Thomas Jefferson railed against newspapers as "polluted vehicles" of falsehood and error. Richard Nixon tangled with reporters in the toxic atmosphere of Watergate, considering them the "enemy." Bill Clinton publicly condemned "purveyors of hatred and division" on the public air waves. Historians can point to plenty of past presidents who have sparred with the press. But they're hard-pressed to find anything that approaches the all-out attack on the media that President Donald Trump seems intent on escalating at every turn. "There has never been a kind of holistic jihad against the news media like Trump is executing," said Rice University historian Douglas Brinkley. "Trump is determined to beat and bloody the press whenever he finds himself in a hole, and that's unique."
Virginian-Pilot

For half a century, public records laws have been indispensable tools for disproving “alternative facts” and getting to the truth about government spending, activities and decision making. But in our state, the Colorado Open Records Act (CORA) is showing its age, especially regarding access to the myriad records maintained in spreadsheets and databases by state agencies, cities, counties and other taxpayer-funded entities covered by the law. The problem isn’t that CORA, enacted in 1969, still references dated technologies such as “microfiche,” “microfilm” and “on-line bulletin boards.” It’s that the statute only vaguely implies that the public is entitled to request copies of digitized government records in useful formats that allow for analysis of the information.

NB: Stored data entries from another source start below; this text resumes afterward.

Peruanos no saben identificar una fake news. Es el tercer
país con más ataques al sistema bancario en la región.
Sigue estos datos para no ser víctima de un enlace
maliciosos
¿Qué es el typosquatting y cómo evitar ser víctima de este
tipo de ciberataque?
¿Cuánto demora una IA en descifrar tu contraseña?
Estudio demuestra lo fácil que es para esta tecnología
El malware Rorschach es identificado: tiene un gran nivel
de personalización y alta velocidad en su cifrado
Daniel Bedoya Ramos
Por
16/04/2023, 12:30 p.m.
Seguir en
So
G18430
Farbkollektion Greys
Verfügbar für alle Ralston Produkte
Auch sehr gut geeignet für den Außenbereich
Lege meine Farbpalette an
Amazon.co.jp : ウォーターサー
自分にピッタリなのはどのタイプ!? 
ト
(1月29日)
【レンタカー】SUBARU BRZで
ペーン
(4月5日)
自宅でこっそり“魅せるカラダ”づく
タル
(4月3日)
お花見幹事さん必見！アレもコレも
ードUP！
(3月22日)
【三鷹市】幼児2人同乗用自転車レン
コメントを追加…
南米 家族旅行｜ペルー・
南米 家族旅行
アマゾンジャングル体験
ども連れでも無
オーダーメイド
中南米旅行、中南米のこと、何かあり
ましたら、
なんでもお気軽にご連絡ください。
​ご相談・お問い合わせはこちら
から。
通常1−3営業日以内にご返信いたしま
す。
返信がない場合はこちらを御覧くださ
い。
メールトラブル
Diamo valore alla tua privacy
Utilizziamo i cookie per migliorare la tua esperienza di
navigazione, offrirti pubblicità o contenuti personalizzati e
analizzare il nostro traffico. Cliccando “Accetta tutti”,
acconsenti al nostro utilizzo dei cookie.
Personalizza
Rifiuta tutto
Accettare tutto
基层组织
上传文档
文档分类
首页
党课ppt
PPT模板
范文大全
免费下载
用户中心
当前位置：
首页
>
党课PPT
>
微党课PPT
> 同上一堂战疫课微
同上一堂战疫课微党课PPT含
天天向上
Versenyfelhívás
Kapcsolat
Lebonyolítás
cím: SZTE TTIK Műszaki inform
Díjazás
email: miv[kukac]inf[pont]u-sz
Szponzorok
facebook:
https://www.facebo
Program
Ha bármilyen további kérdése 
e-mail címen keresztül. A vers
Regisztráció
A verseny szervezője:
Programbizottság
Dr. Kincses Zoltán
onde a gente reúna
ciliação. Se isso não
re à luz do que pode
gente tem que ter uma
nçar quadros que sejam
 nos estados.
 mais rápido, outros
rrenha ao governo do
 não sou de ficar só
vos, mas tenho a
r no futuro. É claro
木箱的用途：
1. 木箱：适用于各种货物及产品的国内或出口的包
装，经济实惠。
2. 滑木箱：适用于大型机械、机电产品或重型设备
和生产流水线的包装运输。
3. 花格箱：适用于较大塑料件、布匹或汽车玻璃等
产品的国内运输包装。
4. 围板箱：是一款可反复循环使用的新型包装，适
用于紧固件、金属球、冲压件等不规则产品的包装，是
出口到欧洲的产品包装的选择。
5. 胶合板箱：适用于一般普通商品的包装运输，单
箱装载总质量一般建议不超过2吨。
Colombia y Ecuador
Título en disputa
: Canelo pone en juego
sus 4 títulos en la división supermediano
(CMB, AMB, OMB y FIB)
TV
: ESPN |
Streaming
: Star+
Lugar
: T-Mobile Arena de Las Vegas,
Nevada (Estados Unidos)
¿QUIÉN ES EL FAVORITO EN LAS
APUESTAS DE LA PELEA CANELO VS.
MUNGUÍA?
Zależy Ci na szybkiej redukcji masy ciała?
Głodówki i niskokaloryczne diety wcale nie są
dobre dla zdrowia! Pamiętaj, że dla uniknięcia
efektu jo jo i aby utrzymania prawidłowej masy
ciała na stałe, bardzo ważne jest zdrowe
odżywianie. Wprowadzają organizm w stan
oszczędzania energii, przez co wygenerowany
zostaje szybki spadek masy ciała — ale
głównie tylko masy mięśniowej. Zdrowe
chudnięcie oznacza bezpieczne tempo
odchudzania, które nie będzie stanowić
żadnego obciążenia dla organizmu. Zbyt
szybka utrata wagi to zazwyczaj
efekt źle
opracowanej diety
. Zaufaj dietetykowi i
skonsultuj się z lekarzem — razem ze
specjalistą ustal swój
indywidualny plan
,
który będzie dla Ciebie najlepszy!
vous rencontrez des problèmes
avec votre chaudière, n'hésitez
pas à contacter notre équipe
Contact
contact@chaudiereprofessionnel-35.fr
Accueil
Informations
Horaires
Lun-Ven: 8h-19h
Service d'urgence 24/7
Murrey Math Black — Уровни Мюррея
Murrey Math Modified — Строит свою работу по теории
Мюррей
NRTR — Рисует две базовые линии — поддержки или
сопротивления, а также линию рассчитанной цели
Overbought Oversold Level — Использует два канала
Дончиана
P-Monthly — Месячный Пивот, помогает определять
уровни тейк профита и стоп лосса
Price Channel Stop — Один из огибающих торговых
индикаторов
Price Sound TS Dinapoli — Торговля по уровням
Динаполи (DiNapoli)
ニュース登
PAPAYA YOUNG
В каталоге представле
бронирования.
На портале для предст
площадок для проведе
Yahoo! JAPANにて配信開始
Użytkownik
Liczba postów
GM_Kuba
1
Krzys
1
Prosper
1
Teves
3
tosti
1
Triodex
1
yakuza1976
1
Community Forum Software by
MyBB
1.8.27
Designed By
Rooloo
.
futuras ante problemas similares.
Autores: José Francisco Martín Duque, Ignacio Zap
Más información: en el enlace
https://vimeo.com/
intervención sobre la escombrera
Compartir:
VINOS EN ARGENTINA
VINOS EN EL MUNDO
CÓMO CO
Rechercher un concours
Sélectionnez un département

Jeffrey Roberts, Denver Post

For the past seven years, anyone wanting to check the inspection history of a particular dog breeder, large-scale puppy mill, zoo or animal-research facility had only to visit the website of U.S. Department of Agriculture. There, the agency’s Animal and Plant Health Inspection Service posted the written findings of inspectors who had made visits to the sites. Those days are over, at least for now. APHIS has not only scrubbed its website of all such inspection reports, it says it will “review and redact, as necessary, the lists of licensees” that identify the companies authorized to do business under the federal Animal Welfare Act. The most disturbing aspect of the new policy at APHIS is the stated rationale for it: that the publication of inspection reports might somehow infringe on individuals’ right to privacy.That sort of rationale could be applied to the entire universe of government inspection reports. What would happen if government agencies, in the interest of "privacy," restricted access to the inspection reports on child-care centers, commercial aircraft, hospitals, nursing homes, restaurants, medical laboratories and slaughterhouses?
Des Moines Register
APHIS statement: Based on our commitment to being transparent, remaining responsive to our stakeholders’ informational needs, and maintaining the privacy rights of individuals, APHIS is implementing actions to remove documents it posts on APHIS’ website involving the Horse Protection Act and the Animal Welfare Act (AWA) that contain personal information covered by the Privacy and Freedom of Information Acts or guidance from the U.S. Department of Justice regarding them.